Banks that deploy all 6 components meet the 80%[9] supervisory-examination-readiness threshold. Banks deploying 4-of-6 face moderate examination findings; banks deploying <4 face significant findings + remediation orders[10][9].
#Part VI — The Decision Matrix Per Banking Use Case
Low-stakes (SR 11-7 / SR 26-2 controls suffice). Customer-facing chat + general banking inquiries + first-touch customer service + branch-level marketing personalization. Risk profile: agent operates within bounded scope + human-takeover at escalation + standard monitoring. Founder-implication: simpler product surface + faster deal close + lower compliance investment.
Medium-stakes (SR 26-2 extension required). BSA/AML alert triage + customer-onboarding KYC verification + transaction-monitoring assistance + relationship-manager support. Risk profile: SR 21-8 superseded[1] but OFAC sanctions remain binding outside SR 26-2 scope[14]. Agents must include explicit OFAC sanction-list checking + auditable decision trail + 100%[14] human-review for true positives. Founder-implication: ship OFAC-sanction-checking as core product capability; auditable decision-trail integration with bank's OFAC-specialist workflow.
High-stakes (EU AI Act Article 9-style RMS required). Trading + credit decisioning + capital allocation + ALM + interest-rate risk analytics + portfolio-management. Risk profile: full EU AI Act Article 9 + Articles 10-15 risk-management system equivalent. Continuous identification + assessment + mitigation of risks; technical documentation; record-keeping; transparency; human oversight; accuracy + robustness + cybersecurity controls. Founder-implication: full Five-Framework-Test-equivalent compliance posture (paper #29) — risk management system + data governance + technical documentation + record-keeping + transparency + human oversight + accuracy + robustness + cybersecurity. Plus EU AI Act + UK PRA + Singapore MAS cross-jurisdiction extension.

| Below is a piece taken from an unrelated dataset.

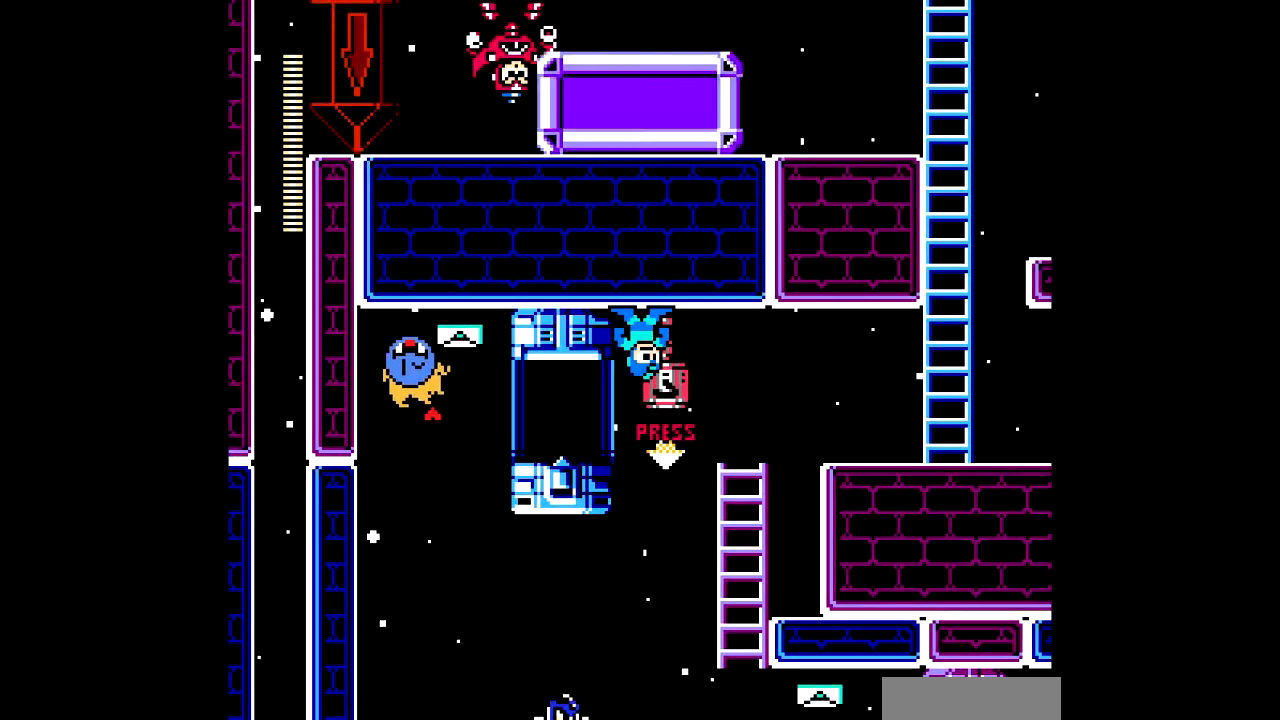
{"buttons": [], "events": [[401, "DPAD_DOWN", "up"]]}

Regulated-but-not-decisional (intermediate). Credit collections + customer dispute handling + payment-routing optimization + cash management. Risk profile: somewhere between low-stakes and medium-stakes — requires moderate MRM extension + auditable decision trail + human-oversight integration.
Founder-rule: position products by use-case-tier + ship matching-tier MRM extension. Banks negotiating contracts for high-stakes use cases require full Article-9-style RMS evidence pack; banks negotiating low-stakes use cases require only standard MRM compliance. Vendors who try to ship single-tier products to multi-tier customer bases default to high-tier compliance overhead on every deal — eroding margin and slowing low-tier sales cycles.

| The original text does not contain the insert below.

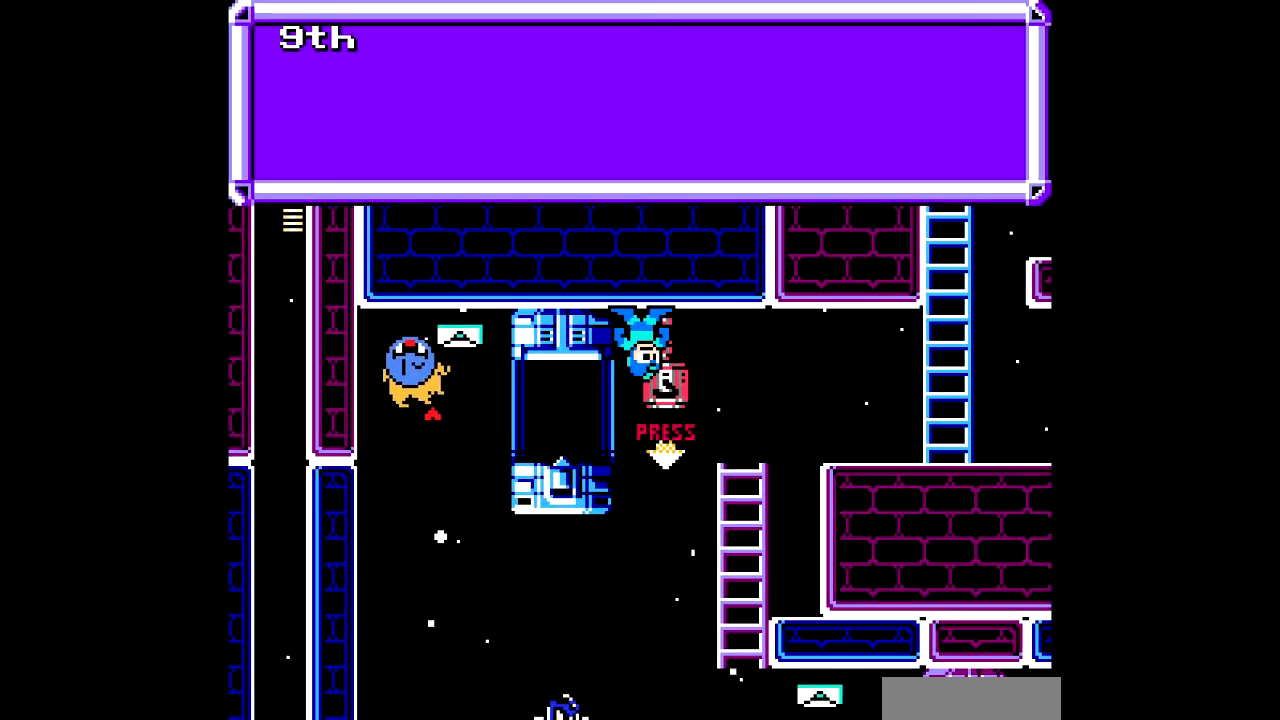
{"buttons": [], "events": []}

#Part VII — Founder Operationalization in the Regulatory Gray Zone
Q2-Q3 2026 — capture the 12-18 month gray-zone window.[2][3] Final agentic-AI guidance forecasted Q2-Q3 2027[2]. Founders shipping SR-26-2-extension-compliant products in Q2-Q3 2026 capture the >$30B[1] asset bank window before final guidance lands and forces all vendors into the same compliance posture. The 30-50%[9] pricing premium for explicit SR-26-2-extension positioning is the compliance-as-marketed-feature play during the gray zone.
The four artifacts in the bank RFP response:
- Artifact 1 — SR 26-2 Extension Compliance Summary (1 page): mapping product capability to SR 26-2 risk-based principles + Footnote 3 carve-out extension methodology + agent registry + agent-life-cycle ownership + continuous monitoring + embedded fail-safes + human-on-the-loop + new-risk-roles framework.

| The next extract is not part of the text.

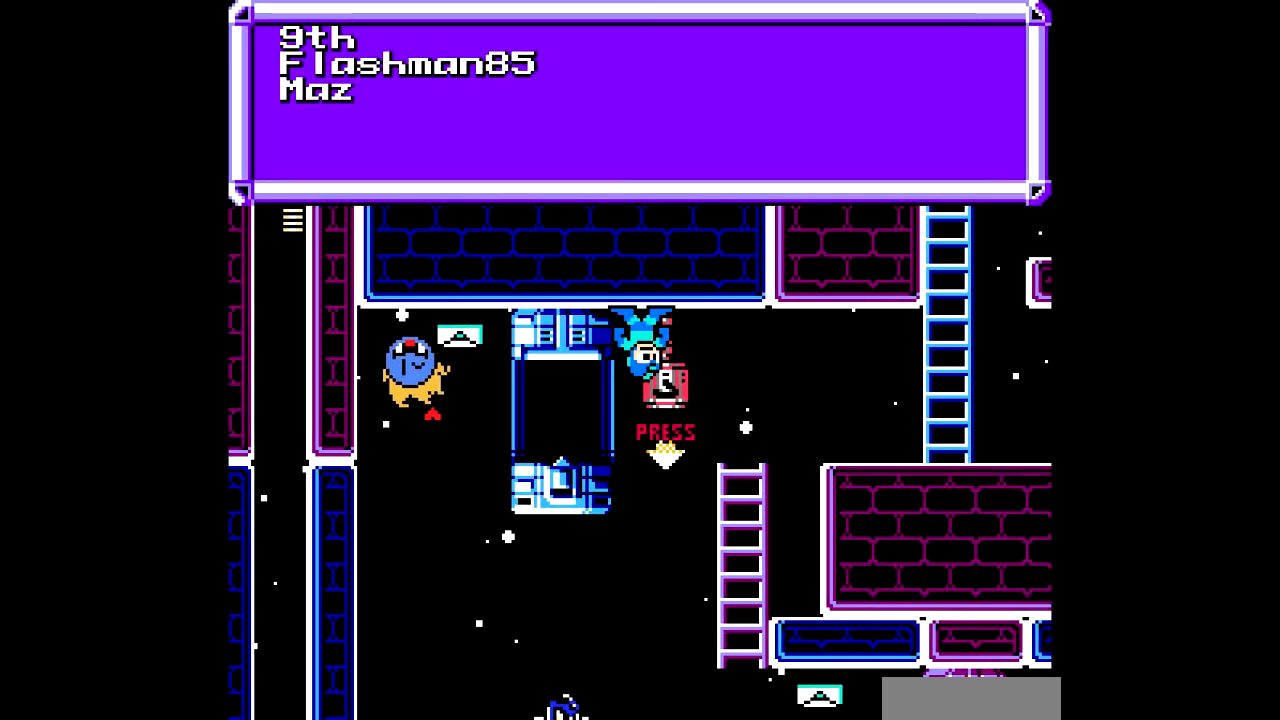
{"buttons": [], "events": []}
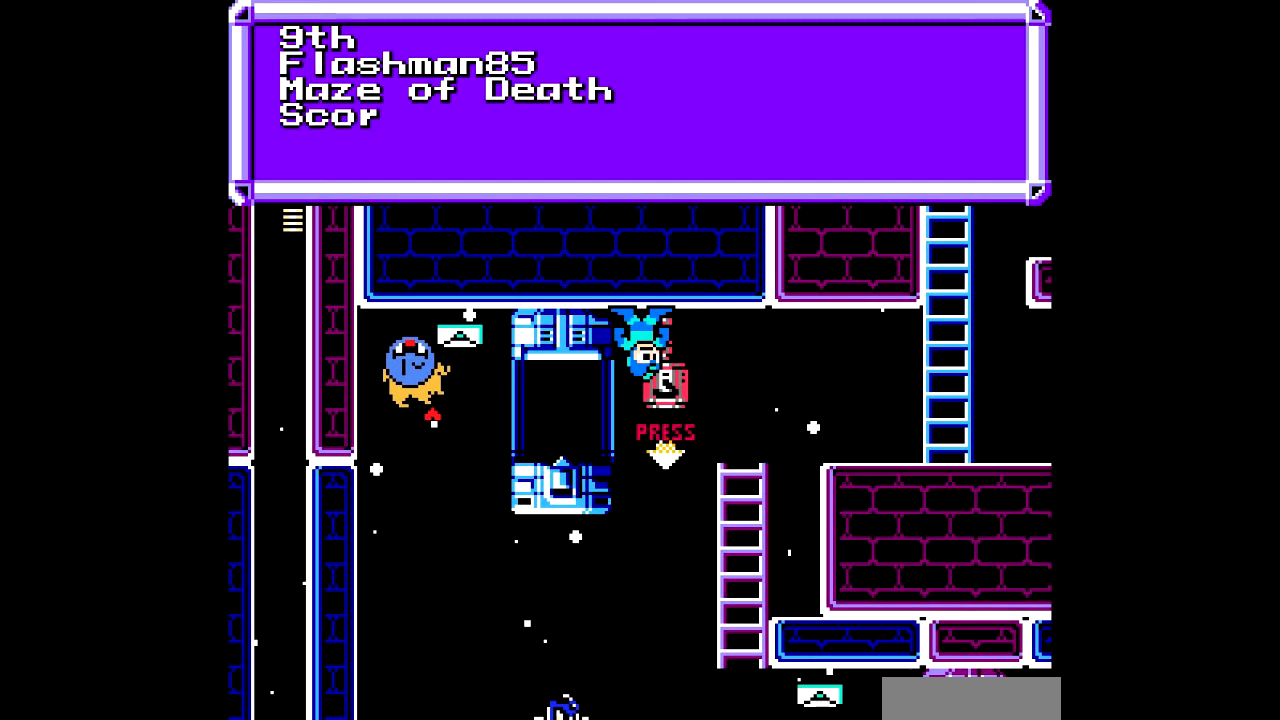
{"buttons": [], "events": []}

- Artifact 2 — 350-Risk Taxonomy Coverage Matrix (5-8 pages): Deloitte / MIT AI Risk Database 7-category taxonomy mapped to product capability + control evidence. Identifies vendor-side coverage vs bank-side mitigation.
- Artifact 3 — GARP Dynamic Validation Methodology (3-5 pages): documented embedded-control validation methodology + drift detection + behavior fingerprinting + circuit breakers + automated re-validation triggers.
- Artifact 4 — Use-Case-Tier Decision Matrix + Compliance Pack (5-10 pages per tier): for each customer use case — low / medium / high / regulated-but-not-decisional — provide the matching compliance pack.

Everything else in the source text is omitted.